The roots of the collapse are structural and political. The United States’ 2018 withdrawal from the nuclear accord and the reimposition of sweeping financial sanctions — including exclusion from SWIFT, asset freezes and pressures on buyers of Iranian oil — have choked foreign inflows. Oil sales historically account for about 80 percent of Iran’s foreign‑exchange receipts; when exports are curtailed, scarce hard currency evaporates and the rial tumbles.
The social consequences are immediate. At the current market rate, an average full‑time monthly wage translates to a little over $100, scarcely enough to cover staples as import costs surge. Annual inflation has repeatedly run in the 30–50 percent range in recent years; official data show inflation rose to 42.2 percent in December 2025 compared with the prior year, amplifying public anger as real incomes shrink daily.
Policymaking has been unstable. Iran’s central bank governor resigned at the end of December 2025 and the government tapped Abdulnaser Hemmati, a former central banker and minister, to return to the helm. Repeated attempts at exchange‑rate reform have been aborted or reversed amid political resistance because the short‑run pain of devaluation and subsidy removal risks social unrest and political fallout.

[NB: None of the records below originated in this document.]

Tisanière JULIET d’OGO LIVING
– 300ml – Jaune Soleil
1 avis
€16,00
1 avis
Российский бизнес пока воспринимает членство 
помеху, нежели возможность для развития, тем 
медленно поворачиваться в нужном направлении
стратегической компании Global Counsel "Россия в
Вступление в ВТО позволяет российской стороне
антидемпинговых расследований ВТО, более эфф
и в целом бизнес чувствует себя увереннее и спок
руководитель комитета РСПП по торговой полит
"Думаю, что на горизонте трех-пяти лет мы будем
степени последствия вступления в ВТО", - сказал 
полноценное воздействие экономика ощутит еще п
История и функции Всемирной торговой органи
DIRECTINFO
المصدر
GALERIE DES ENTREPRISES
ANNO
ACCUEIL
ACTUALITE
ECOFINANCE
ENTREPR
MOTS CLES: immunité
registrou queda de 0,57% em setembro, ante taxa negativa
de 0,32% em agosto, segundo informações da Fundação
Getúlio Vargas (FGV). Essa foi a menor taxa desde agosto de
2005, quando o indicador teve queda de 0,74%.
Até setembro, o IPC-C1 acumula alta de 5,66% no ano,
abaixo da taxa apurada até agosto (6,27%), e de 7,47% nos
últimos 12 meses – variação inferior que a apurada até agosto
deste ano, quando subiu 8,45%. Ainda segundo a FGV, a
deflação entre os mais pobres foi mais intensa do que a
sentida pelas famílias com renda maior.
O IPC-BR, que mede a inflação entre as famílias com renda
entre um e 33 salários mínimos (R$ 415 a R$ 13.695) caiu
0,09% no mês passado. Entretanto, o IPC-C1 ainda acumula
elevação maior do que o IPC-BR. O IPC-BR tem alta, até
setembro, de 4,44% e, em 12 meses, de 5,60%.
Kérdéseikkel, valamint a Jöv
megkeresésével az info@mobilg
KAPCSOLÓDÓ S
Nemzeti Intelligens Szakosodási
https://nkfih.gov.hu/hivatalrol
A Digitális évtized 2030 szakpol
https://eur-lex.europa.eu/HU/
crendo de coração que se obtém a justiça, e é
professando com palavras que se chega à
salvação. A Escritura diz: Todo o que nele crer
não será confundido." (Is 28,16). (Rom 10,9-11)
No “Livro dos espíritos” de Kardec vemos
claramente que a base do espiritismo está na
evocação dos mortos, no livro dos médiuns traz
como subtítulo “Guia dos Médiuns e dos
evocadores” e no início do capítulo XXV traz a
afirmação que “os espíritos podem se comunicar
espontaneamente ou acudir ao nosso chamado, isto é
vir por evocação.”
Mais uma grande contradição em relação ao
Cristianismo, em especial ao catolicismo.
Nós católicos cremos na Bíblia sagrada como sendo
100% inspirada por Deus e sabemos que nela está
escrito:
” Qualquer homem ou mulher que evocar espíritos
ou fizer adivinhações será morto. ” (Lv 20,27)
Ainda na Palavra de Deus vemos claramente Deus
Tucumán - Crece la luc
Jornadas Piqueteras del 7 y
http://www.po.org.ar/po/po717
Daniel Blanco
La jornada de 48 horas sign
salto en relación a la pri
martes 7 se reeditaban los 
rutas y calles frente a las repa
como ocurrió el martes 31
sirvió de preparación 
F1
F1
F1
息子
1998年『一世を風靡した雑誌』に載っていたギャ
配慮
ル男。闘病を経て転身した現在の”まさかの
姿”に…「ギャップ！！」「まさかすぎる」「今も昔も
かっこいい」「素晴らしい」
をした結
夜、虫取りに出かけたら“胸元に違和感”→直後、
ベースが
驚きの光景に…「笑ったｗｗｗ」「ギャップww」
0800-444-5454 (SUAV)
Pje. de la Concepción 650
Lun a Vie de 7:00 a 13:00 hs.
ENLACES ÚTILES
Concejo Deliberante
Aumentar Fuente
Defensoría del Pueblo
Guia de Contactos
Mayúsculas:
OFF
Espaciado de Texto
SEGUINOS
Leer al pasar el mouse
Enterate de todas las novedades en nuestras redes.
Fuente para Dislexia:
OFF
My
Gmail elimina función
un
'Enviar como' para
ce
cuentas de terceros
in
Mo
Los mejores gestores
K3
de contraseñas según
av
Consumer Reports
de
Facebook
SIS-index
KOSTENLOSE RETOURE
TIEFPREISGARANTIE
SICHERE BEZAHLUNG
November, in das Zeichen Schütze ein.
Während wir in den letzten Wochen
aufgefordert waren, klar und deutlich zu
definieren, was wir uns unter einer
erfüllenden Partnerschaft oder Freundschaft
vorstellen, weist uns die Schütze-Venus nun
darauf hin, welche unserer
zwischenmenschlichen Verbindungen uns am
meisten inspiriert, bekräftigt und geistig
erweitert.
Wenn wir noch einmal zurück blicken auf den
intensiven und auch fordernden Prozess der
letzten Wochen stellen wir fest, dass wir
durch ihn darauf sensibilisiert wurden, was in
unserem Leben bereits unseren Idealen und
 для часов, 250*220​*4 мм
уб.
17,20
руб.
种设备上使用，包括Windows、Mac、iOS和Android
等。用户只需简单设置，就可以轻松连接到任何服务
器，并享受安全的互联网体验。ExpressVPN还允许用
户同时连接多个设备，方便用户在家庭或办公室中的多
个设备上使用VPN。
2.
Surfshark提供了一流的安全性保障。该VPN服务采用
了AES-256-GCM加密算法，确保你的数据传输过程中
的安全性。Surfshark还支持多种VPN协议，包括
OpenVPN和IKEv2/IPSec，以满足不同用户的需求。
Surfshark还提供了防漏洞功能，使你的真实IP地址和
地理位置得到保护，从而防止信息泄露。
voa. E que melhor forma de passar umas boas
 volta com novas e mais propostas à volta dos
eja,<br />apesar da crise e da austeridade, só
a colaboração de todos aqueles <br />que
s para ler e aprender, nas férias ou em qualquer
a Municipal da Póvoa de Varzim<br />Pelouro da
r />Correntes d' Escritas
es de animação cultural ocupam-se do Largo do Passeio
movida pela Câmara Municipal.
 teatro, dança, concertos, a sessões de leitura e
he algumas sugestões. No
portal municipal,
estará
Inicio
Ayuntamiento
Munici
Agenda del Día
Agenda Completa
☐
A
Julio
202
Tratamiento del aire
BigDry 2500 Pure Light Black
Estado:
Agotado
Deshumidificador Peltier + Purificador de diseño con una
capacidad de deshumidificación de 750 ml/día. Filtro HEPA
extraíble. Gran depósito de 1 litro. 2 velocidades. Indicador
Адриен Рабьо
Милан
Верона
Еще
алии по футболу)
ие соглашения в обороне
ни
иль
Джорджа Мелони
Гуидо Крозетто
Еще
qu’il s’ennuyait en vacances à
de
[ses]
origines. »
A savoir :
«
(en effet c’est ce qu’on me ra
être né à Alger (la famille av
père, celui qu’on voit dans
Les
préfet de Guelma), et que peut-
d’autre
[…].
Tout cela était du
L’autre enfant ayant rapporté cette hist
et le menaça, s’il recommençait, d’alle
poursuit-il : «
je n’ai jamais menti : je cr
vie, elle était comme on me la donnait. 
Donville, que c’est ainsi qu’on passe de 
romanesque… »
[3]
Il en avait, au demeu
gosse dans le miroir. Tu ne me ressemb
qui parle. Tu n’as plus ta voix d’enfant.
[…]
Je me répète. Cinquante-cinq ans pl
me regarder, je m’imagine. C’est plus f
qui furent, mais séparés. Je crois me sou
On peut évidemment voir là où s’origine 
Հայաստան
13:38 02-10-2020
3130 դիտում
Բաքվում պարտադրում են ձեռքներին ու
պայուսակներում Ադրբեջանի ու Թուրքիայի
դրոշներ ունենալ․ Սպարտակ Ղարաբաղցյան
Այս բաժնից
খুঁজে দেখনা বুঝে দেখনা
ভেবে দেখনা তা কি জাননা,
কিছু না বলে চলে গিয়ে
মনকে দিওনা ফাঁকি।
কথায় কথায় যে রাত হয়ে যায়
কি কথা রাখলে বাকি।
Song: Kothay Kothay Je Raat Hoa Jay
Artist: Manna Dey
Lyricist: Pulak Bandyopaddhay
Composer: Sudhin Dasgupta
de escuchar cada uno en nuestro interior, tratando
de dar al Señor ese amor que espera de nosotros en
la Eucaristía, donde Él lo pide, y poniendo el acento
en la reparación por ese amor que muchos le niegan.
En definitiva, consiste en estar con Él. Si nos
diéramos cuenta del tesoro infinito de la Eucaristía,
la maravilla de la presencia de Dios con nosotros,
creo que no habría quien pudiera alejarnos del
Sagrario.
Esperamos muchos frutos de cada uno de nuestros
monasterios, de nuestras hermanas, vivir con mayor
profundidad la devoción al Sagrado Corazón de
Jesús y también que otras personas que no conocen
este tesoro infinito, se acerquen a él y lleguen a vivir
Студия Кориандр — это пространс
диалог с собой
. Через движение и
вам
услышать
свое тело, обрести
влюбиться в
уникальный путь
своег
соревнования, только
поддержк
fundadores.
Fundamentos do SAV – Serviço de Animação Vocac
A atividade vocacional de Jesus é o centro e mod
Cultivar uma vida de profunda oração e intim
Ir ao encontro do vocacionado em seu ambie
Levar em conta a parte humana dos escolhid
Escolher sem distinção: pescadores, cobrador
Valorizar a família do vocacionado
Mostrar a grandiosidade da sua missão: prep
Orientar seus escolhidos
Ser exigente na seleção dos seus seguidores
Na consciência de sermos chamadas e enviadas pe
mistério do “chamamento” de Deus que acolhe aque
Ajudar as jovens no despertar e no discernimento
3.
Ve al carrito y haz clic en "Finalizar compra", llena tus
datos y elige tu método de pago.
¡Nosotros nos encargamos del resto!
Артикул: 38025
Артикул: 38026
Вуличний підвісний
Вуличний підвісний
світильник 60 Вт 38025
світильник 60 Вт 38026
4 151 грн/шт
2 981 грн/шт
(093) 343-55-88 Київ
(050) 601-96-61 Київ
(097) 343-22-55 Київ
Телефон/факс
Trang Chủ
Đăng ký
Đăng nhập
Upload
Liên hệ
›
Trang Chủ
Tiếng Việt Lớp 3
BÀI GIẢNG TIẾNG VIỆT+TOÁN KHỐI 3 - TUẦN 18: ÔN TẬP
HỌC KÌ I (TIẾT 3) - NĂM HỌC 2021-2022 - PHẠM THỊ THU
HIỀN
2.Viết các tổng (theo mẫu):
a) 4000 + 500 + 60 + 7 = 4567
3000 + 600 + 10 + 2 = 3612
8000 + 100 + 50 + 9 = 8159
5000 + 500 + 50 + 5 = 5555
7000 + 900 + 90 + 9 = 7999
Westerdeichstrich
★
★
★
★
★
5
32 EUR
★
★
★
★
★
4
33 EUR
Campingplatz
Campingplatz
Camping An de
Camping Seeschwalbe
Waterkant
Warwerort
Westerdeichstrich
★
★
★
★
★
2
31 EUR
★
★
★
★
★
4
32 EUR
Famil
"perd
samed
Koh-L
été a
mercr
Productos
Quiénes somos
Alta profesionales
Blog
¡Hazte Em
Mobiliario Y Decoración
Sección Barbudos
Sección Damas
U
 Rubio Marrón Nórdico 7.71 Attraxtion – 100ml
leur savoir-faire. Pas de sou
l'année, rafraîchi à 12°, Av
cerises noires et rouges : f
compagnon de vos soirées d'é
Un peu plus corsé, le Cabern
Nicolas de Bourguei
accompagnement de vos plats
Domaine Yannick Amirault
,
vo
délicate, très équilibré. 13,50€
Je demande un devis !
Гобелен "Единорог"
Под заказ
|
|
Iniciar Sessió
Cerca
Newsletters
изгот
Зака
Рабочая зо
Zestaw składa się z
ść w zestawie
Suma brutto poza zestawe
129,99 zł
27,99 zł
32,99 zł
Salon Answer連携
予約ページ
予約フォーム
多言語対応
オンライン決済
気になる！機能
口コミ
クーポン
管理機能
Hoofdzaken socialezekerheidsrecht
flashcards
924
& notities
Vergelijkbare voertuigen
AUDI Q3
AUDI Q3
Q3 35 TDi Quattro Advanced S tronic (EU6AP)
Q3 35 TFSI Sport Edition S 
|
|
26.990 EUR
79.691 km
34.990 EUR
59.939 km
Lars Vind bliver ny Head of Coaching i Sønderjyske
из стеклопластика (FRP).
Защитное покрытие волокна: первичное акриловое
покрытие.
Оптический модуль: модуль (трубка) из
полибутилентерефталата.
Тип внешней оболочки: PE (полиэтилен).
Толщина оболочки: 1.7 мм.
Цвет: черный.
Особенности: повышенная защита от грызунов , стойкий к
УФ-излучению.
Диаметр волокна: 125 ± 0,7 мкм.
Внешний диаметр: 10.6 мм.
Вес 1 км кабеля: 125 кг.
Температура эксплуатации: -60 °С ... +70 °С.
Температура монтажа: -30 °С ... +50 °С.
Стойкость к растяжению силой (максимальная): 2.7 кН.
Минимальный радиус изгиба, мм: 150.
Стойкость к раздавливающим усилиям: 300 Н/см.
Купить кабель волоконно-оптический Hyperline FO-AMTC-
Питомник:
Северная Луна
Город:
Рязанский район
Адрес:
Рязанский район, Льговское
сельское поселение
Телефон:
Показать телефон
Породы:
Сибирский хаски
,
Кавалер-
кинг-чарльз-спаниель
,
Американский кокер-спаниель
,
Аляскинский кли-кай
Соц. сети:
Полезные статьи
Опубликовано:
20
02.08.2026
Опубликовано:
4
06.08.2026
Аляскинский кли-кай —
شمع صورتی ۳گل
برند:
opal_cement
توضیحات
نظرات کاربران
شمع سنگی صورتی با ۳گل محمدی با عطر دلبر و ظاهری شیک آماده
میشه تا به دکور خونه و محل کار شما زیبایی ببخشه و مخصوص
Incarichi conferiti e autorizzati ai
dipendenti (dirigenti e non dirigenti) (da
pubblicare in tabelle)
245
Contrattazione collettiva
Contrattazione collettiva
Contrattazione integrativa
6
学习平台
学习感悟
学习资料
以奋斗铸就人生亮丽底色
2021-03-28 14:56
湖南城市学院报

For international observers, Iran’s currency crisis matters for more than Tehran’s domestic politics. A weaker rial complicates humanitarian imports, raises the cost of servicing any external obligations, and increases incentives for Tehran to search for sanctions workarounds with partners in Asia and the Middle East. It also creates volatility that could spill into regional markets for goods and fuel if oil receipts remain constrained and policy responses prove inadequate.